* [TASK INPUT]:
%%

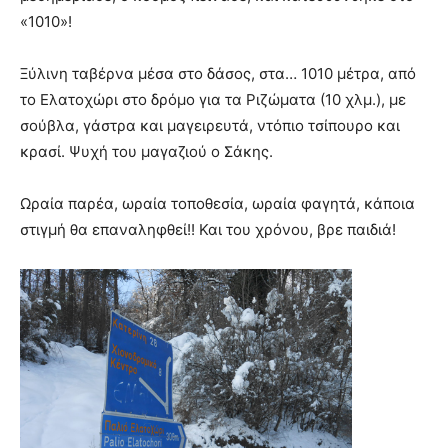
«1010»!
Ξύλινη ταβέρνα μέσα στο δάσος, στα… 1010 μέτρα, από
το Ελατοχώρι στο δρόμο για τα Ριζώματα (10 χλμ.), με
σούβλα, γάστρα και μαγειρευτά, ντόπιο τσίπουρο και
κρασί. Ψυχή του μαγαζιού ο Σάκης.
Ωραία παρέα, ωραία τοποθεσία, ωραία φαγητά, κάποια
στιγμή θα επαναληφθεί!! Και του χρόνου, βρε παιδιά!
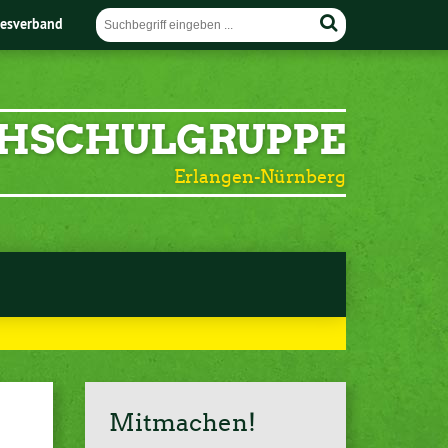
esverband
HSCHULGRUPPE
Erlangen-Nürnberg
Mitmachen!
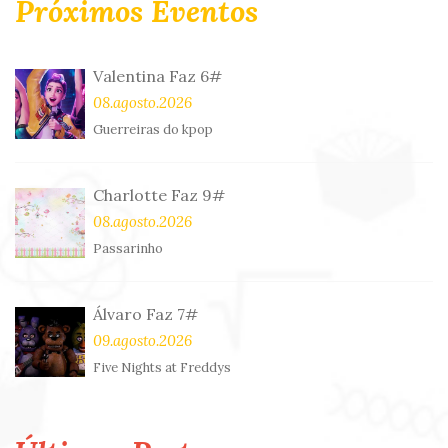
Próximos Eventos
Valentina Faz 6#
08.agosto.2026
Guerreiras do kpop
Charlotte Faz 9#
08.agosto.2026
Passarinho
Álvaro Faz 7#
09.agosto.2026
Five Nights at Freddys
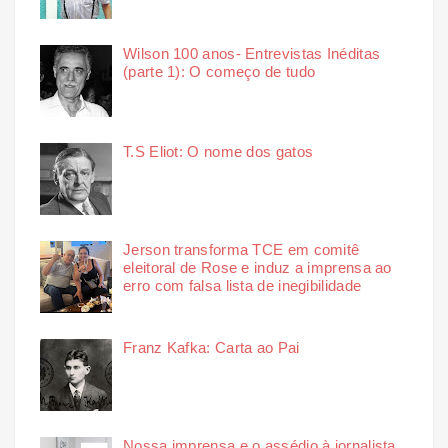
Wilson 100 anos- Entrevistas Inéditas
(parte 1): O começo de tudo
T.S Eliot: O nome dos gatos
Jerson transforma TCE em comitê
eleitoral de Rose e induz a imprensa ao
erro com falsa lista de inegibilidade
Franz Kafka: Carta ao Pai
Nossa imprensa e o assédio à jornalista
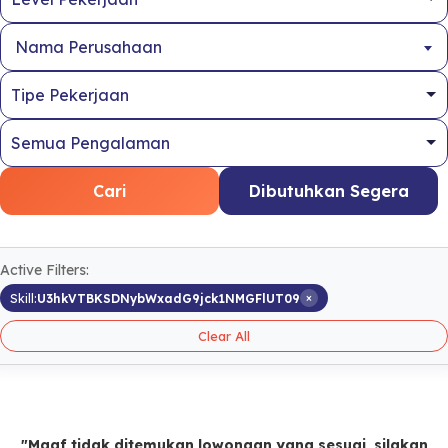
Nama Perusahaan
Cari
Dibutuhkan Segera
Active Filters:
×
Skill:
U3hkVTBKSDNybWxadG9jck1NMGFlUT09
Clear All
"Maaf tidak ditemukan lowongan yang sesuai, silakan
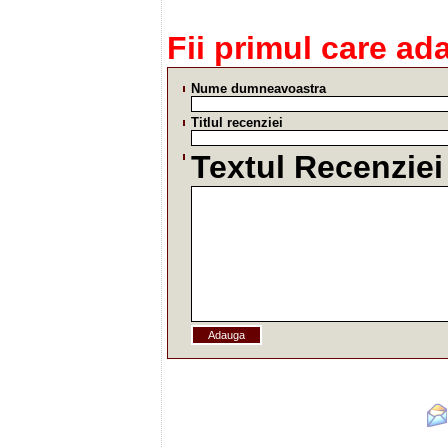
Fii primul care ad
Nume dumneavoastra
Titlul recenziei
Textul Recenziei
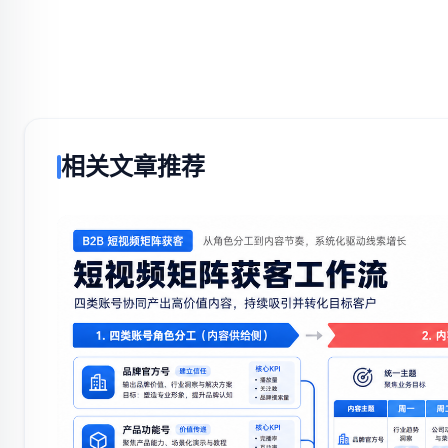
相关文章推荐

%%

* [YOUR INSTRUCTIONS]:
Drop the images and copy all the data exactly.

* [YOUR SOLUTION]:
«1010»!
Ξύλινη ταβέρνα μέσα στο δάσος, στα… 1010 μέτρα, από
το Ελατοχώρι στο δρόμο για τα Ριζώματα (10 χλμ.), με
σούβλα, γάστρα και μαγειρευτά, ντόπιο τσίπουρο και
κρασί. Ψυχή του μαγαζιού ο Σάκης.
Ωραία παρέα, ωραία τοποθεσία, ωραία φαγητά, κάποια
στιγμή θα επαναληφθεί!! Και του χρόνου, βρε παιδιά!
esverband
HSCHULGRUPPE
Erlangen-Nürnberg
Mitmachen!
Próximos Eventos
Valentina Faz 6#
08.agosto.2026
Guerreiras do kpop
Charlotte Faz 9#
08.agosto.2026
Passarinho
Álvaro Faz 7#
09.agosto.2026
Five Nights at Freddys
Wilson 100 anos- Entrevistas Inéditas
(parte 1): O começo de tudo
T.S Eliot: O nome dos gatos
Jerson transforma TCE em comitê
eleitoral de Rose e induz a imprensa ao
erro com falsa lista de inegibilidade
Franz Kafka: Carta ao Pai
Nossa imprensa e o assédio à jornalista
Nama Perusahaan
Cari
Dibutuhkan Segera
Active Filters:
×
Skill:
U3hkVTBKSDNybWxadG9jck1NMGFlUT09
Clear All
"Maaf tidak ditemukan lowongan yang sesuai, silakan
Fii primul care ad
Nume dumneavoastra
Titlul recenziei
Textul Recenziei
相关文章推荐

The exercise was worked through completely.